Large series and misc. Top shelf is stuff I've read most recently
Stuff that wouldn't fit on a shelf with the rest
Stuff still to read.

Yeah, I go through a lot :p Last year it was 37 novels (12 496 pages), in 2002 it was 53 (16 863 pages), the year before that 56 (18 977 pages).

Bah...I just lost all respect for you when I saw that you owned most of the Sword of Truth books. I'm surprised the bookcase didn't try to spit them out when you placed them on the shelf. :p
 

ultimatebob

Lifer
Jul 1, 2001
25,134
2,450
126
Originally posted by: yobarman
Never seen this before, and I know there's a lot of readers on the site, so post your book collection!

my small but slowly growing library

As you can see i'm into DCC (digital content creation)... I didn't include my textbooks for classes or any novels (only have about 4-5). THere's a few books missing that I borrowed out to people... but eventually i just wanna fill my shelf up with knowledge! YAY LEARNING!

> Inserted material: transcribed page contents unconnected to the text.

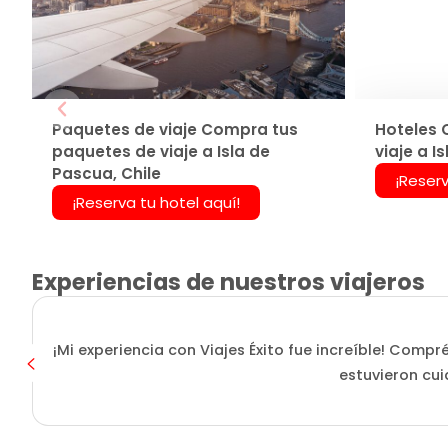
Paquetes de viaje Compra tus
Hoteles 
paquetes de viaje a Isla de
viaje a I
Pascua, Chile
¡Reserv
¡Reserva tu hotel aquí!
Experiencias de nuestros viajeros
¡Mi experiencia con Viajes Éxito fue increíble! Compr
estuvieron cui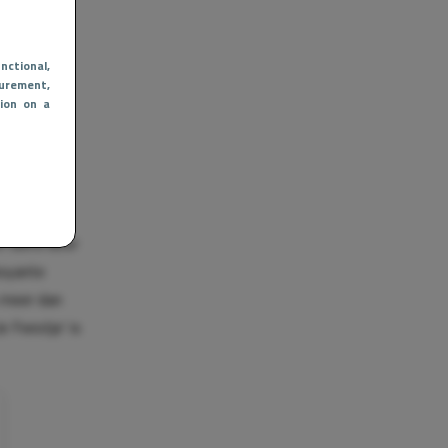
nctional
,
urement,
ion on a
et een
n werd later
boyante
s meer dan
e Feestje’ is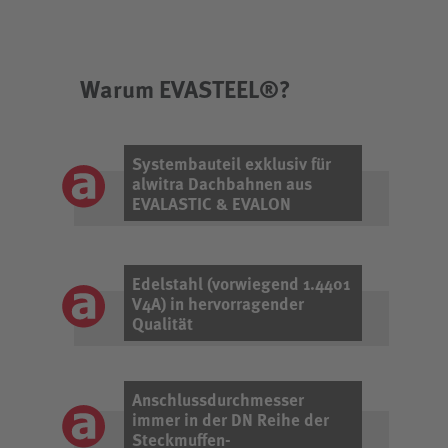
Warum EVASTEEL®?
Systembauteil exklusiv für
alwitra Dachbahnen aus
EVALASTIC & EVALON
Edelstahl (vorwiegend 1.4401
V4A) in hervorragender
Qualität
Anschlussdurchmesser
immer in der DN Reihe der
Steckmuffen-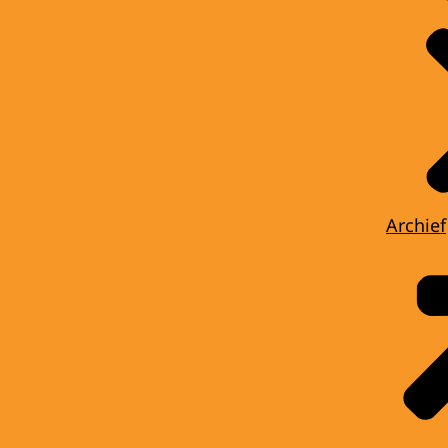
Archief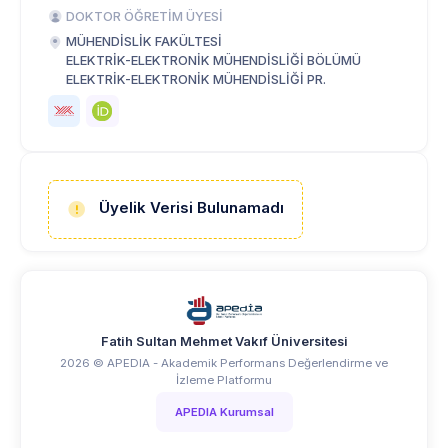
DOKTOR ÖĞRETİM ÜYESİ
MÜHENDİSLİK FAKÜLTESİ
ELEKTRİK-ELEKTRONİK MÜHENDİSLİĞİ BÖLÜMÜ
ELEKTRİK-ELEKTRONİK MÜHENDİSLİĞİ PR.
Üyelik Verisi Bulunamadı
Fatih Sultan Mehmet Vakıf Üniversitesi
2026 © APEDIA - Akademik Performans Değerlendirme ve
İzleme Platformu
APEDIA Kurumsal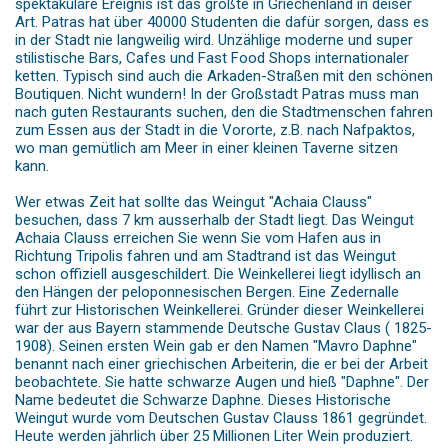
spektakuläre Ereignis ist das größte in Griechenland in deiser
Art. Patras hat über 40000 Studenten die dafür sorgen, dass es
in der Stadt nie langweilig wird. Unzählige moderne und super
stilistische Bars, Cafes und Fast Food Shops internationaler
ketten. Typisch sind auch die Arkaden-Straßen mit den schönen
Boutiquen. Nicht wundern! In der Großstadt Patras muss man
nach guten Restaurants suchen, den die Stadtmenschen fahren
zum Essen aus der Stadt in die Vororte, z.B. nach Nafpaktos,
wo man gemütlich am Meer in einer kleinen Taverne sitzen
kann.
Wer etwas Zeit hat sollte das Weingut "Achaia Clauss"
besuchen, dass 7 km ausserhalb der Stadt liegt. Das Weingut
Achaia Clauss erreichen Sie wenn Sie vom Hafen aus in
Richtung Tripolis fahren und am Stadtrand ist das Weingut
schon offiziell ausgeschildert. Die Weinkellerei liegt idyllisch an
den Hängen der peloponnesischen Bergen. Eine Zedernalle
führt zur Historischen Weinkellerei. Gründer dieser Weinkellerei
war der aus Bayern stammende Deutsche Gustav Claus ( 1825-
1908). Seinen ersten Wein gab er den Namen "Mavro Daphne"
benannt nach einer griechischen Arbeiterin, die er bei der Arbeit
beobachtete. Sie hatte schwarze Augen und hieß "Daphne". Der
Name bedeutet die Schwarze Daphne. Dieses Historische
Weingut wurde vom Deutschen Gustav Clauss 1861 gegründet.
Heute werden jährlich über 25 Millionen Liter Wein produziert.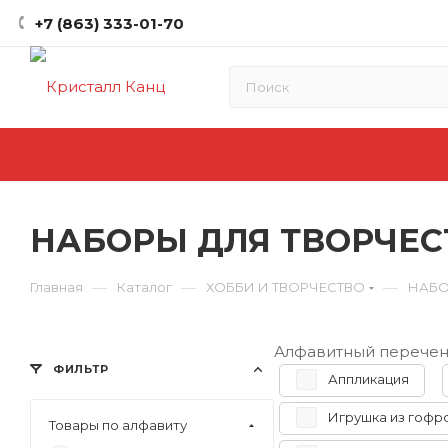
+7 (863) 333-01-70
НАБОРЫ ДЛЯ ТВОРЧЕС
—
—
—
Главная
Каталог
ХОББИ И ТВОРЧЕСТВО
НАБО
Алфавитный перечен
ФИЛЬТР
Аппликация
Игрушка из гофр
Товары по алфавиту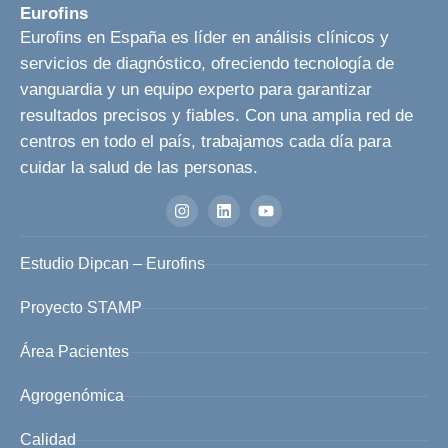
Eurofins
Eurofins en España es líder en análisis clínicos y
servicios de diagnóstico, ofreciendo tecnología de
vanguardia y un equipo experto para garantizar
resultados precisos y fiables. Con una amplia red de
centros en todo el país, trabajamos cada día para
cuidar la salud de las personas.
Estudio Dipcan – Eurofins
Proyecto STAMP
Área Pacientes
Agrogenómica
Calidad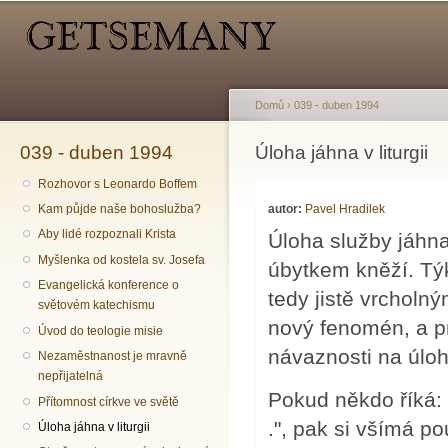
Hlavní menu
Sekundární menu
Př
hl
o
Domů
›
039 - duben 1994
039 - duben 1994
Jste zde
Úloha jáhna v liturgii
Rozhovor s Leonardo Boffem
autor:
Pavel Hradilek
Kam půjde naše bohoslužba?
Aby lidé rozpoznali Krista
Úloha služby jáhna 
Myšlenka od kostela sv. Josefa
úbytkem kněží. Týká
Evangelická konference o
tedy jistě vrcholn
světovém katechismu
nový fenomén, a p
Úvod do teologie misie
návaznosti na úlohu
Nezaměstnanost je mravně
nepřijatelná
Pokud někdo říká: 
Přítomnost církve ve světě
.", pak si všímá p
Úloha jáhna v liturgii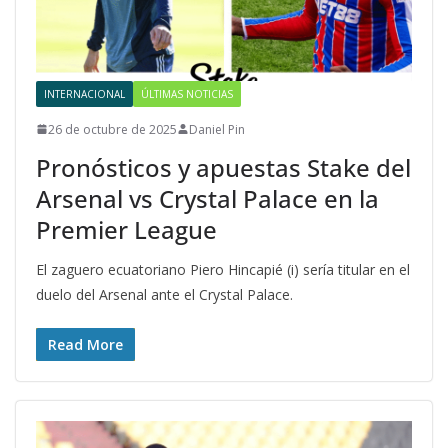
INTERNACIONAL
ÚLTIMAS NOTICIAS
26 de octubre de 2025
Daniel Pin
Pronósticos y apuestas Stake del
Arsenal vs Crystal Palace en la
Premier League
El zaguero ecuatoriano Piero Hincapié (i) sería titular en el
duelo del Arsenal ante el Crystal Palace.
Read More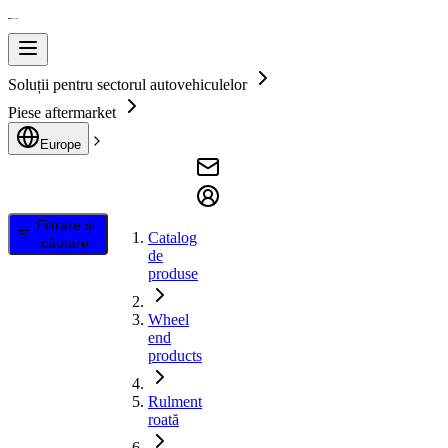
Soluții pentru sectorul autovehiculelor
Piese aftermarket
Europe
Filtrare și
Catalog
căutare
de
produse
Wheel
end
products
Rulment
roată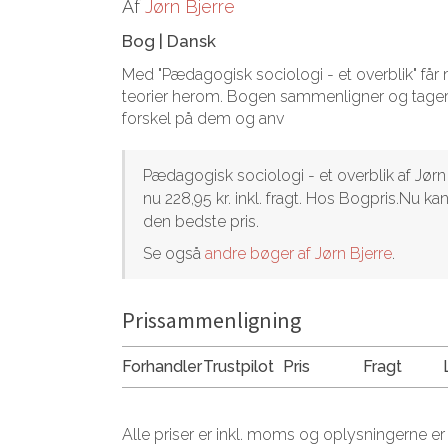
Af
Jørn Bjerre
Bog
|
Dansk
Med "Pædagogisk sociologi - et overblik" får 
teorier herom. Bogen sammenligner og tager f
forskel på dem og anv
Pædagogisk sociologi - et overblik af Jørn 
nu 228,95 kr. inkl. fragt. Hos Bogpris.Nu 
den bedste pris.
Se også
andre bøger af Jørn Bjerre
.
Prissammenligning
Forhandler
Trustpilot
Pris
Fragt
Alle priser er inkl. moms og oplysningerne er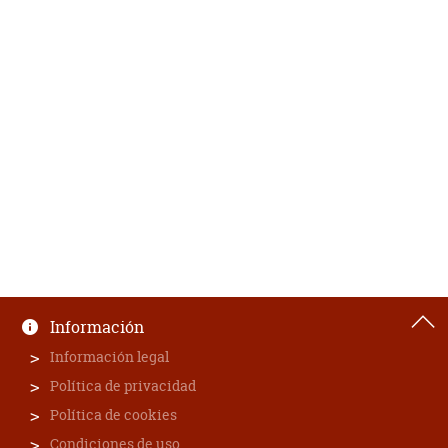
Información
Información legal
Política de privacidad
Política de cookies
Condiciones de uso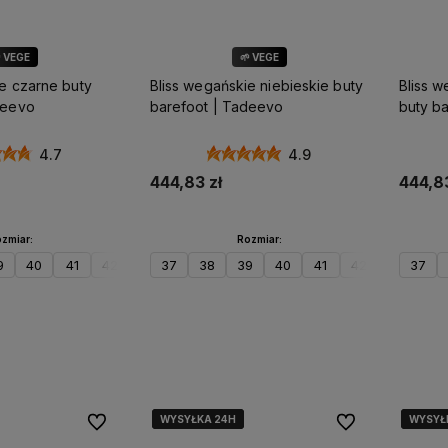
 VEGE
🌱 VEGE
e czarne buty
Bliss wegańskie niebieskie buty
Bliss 
deevo
barefoot | Tadeevo
buty b
4.7
4.9
444,83 zł
444,83
zmiar:
Rozmiar:
9
40
41
42
43
37
44
38
45
39
46
40
47
41
42
43
37
44
koszyka
Do koszyka
WYSYŁKA 24H
WYSYŁKA 24H
WYSYŁKA 24H
WYSYŁKA 24H
WYSYŁ
WYSYŁ
WYSYŁ
WYSYŁ
Do ulubionych
Do ulubionych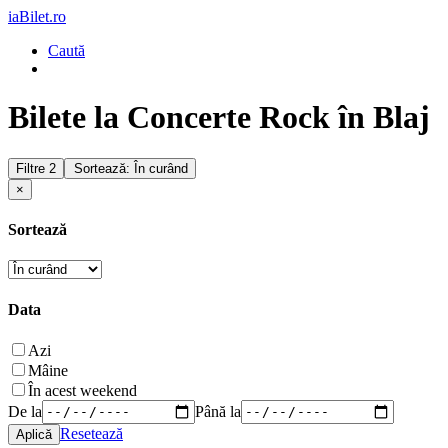
iaBilet.ro
Caută
Bilete la Concerte Rock în Blaj
Filtre
2
Sortează: În curând
×
Sortează
Data
Azi
Mâine
În acest weekend
De la
Până la
Resetează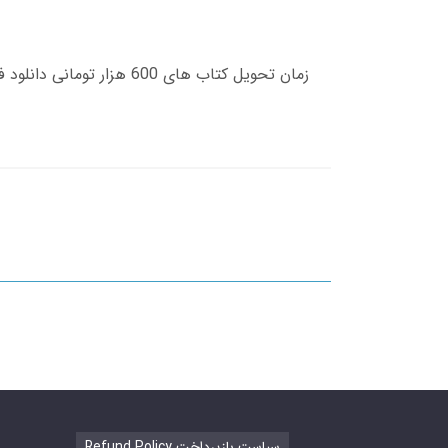
Refund Policy سیاست بازپرداخت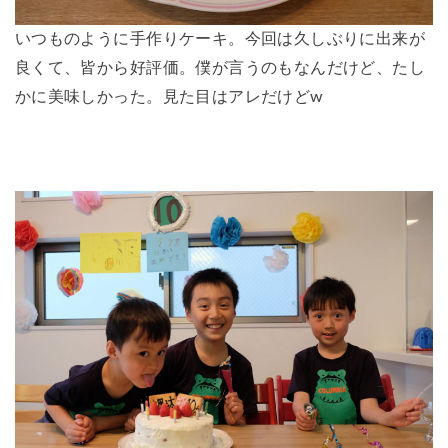
いつものように手作りケーキ。今回は久しぶりに出来が
良くて、皆から好評価。僕が言うのもなんだけど、たし
かに美味しかった。見た目はアレだけどw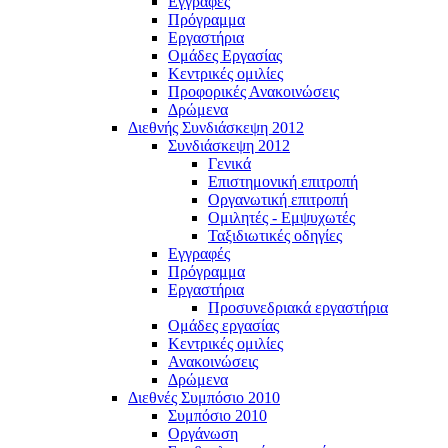
Εγγραφές
Πρόγραμμα
Εργαστήρια
Ομάδες Εργασίας
Κεντρικές ομιλίες
Προφορικές Ανακοινώσεις
Δρώμενα
Διεθνής Συνδιάσκεψη 2012
Συνδιάσκεψη 2012
Γενικά
Επιστημονική επιτροπή
Οργανωτική επιτροπή
Ομιλητές - Εμψυχωτές
Ταξιδιωτικές οδηγίες
Εγγραφές
Πρόγραμμα
Εργαστήρια
Προσυνεδριακά εργαστήρια
Ομάδες εργασίας
Κεντρικές ομιλίες
Ανακοινώσεις
Δρώμενα
Διεθνές Συμπόσιο 2010
Συμπόσιο 2010
Οργάνωση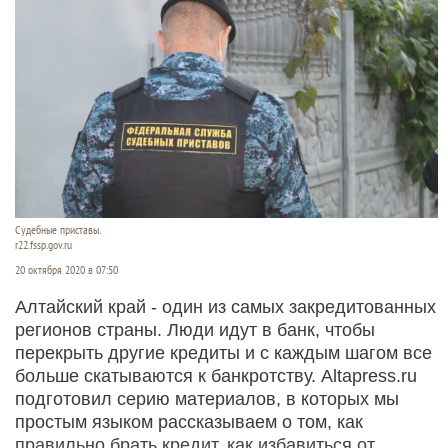
Судебные приставы.
r22.fssp.gov.ru
20 октября 2020 в 07:50
Алтайский край - один из самых закредитованных
регионов страны. Люди идут в банк, чтобы
перекрыть другие кредиты и с каждым шагом все
больше скатываются к банкротству. Altapress.ru
подготовил серию материалов, в которых мы
простым языком рассказываем о том, как
правильно брать кредит, как избавиться от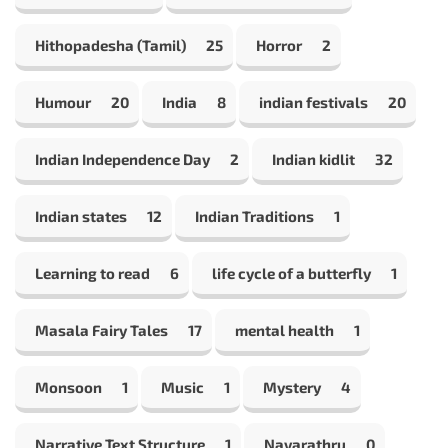
Hithopadesha (Tamil)
25
Horror
2
Humour
20
India
8
indian festivals
20
Indian Independence Day
2
Indian kidlit
32
Indian states
12
Indian Traditions
1
Learning to read
6
life cycle of a butterfly
1
Masala Fairy Tales
17
mental health
1
Monsoon
1
Music
1
Mystery
4
Narrative Text Structure
1
Navarathru
0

Nice alarm clock. I have the same model :)
 

yobarman

Lifer
Jan 11, 2001
11,642
1
0
Wow I just realized my book collection is small and puny compared to you guys. I feel so inadequate... :(
 

Wuffsunie

Platinum Member
May 4, 2002
2,808
0
0
Originally posted by: Encryptic
Originally posted by: Wuffsunie
The bulk of it.
Large series and misc. Top shelf is stuff I've read most recently
Stuff that wouldn't fit on a shelf with the rest
Stuff still to read.

Yeah, I go through a lot :p Last year it was 37 novels (12 496 pages), in 2002 it was 53 (16 863 pages), the year before that 56 (18 977 pages).
Bah...I just lost all respect for you when I saw that you owned most of the Sword of Truth books. I'm surprised the bookcase didn't try to spit them out when you placed them on the shelf. :p
Yes, well, that's why they're away from the rest of the collection! The Niven's would likely get sucked into its vacuious nature, the Lumley's would turn that around and attempt to suck its soul (and find that the author did that long ago), and I would hate to see what the Lovecraft's would do! (Shelf second from the bottom, middle, and top of the first pic, respectively)

And, quite frankly, the bulk of the Goodkind's will soon be leaving my collection. Heck, everything after 3 was there soley on the strength of the first two works and the hope that the series could get back to something like that again. The sixth is actually the most insulting book I have ever read! Based on the latest book, #8, (or the quarter of it that I made it though) that series is so gone for me. I'm keeping the first 4, that's it! Goodkind has degenerated into milking his fans and stroking his... ego.

Actually, if you want to see something truly scary, check out the forum section on his website! Man, it is frightening! Complete rabid loyality and blind devotion to the man and his books. You question anything in there, they'll be calling for your head. I stated a thread for the express purposes of questioning the ideological polmec in his latest books and got people screaming at me for not understanding the man's greatness. I would point you to the thread, only the mod literally cleaned house a week or two after it started, flushing the ENTIRE site down the can. Why? Because he felt it had degraded into too much of flamefest with people neffing on Goodkind instead of talking about his books. I was quite annoyed at that, as I was starting to get a fair deal of support from other people regarding Goodkind's pathetic attempts at social commentary and politics.

Hee, I don't suppose anyone here would be interested in buying mint-condition, read none or once, copies of Sword of Truth books 5-7, would they? ;)

-- Jack

This psychotic moment was brought to you by a childhood filled with Ridlin.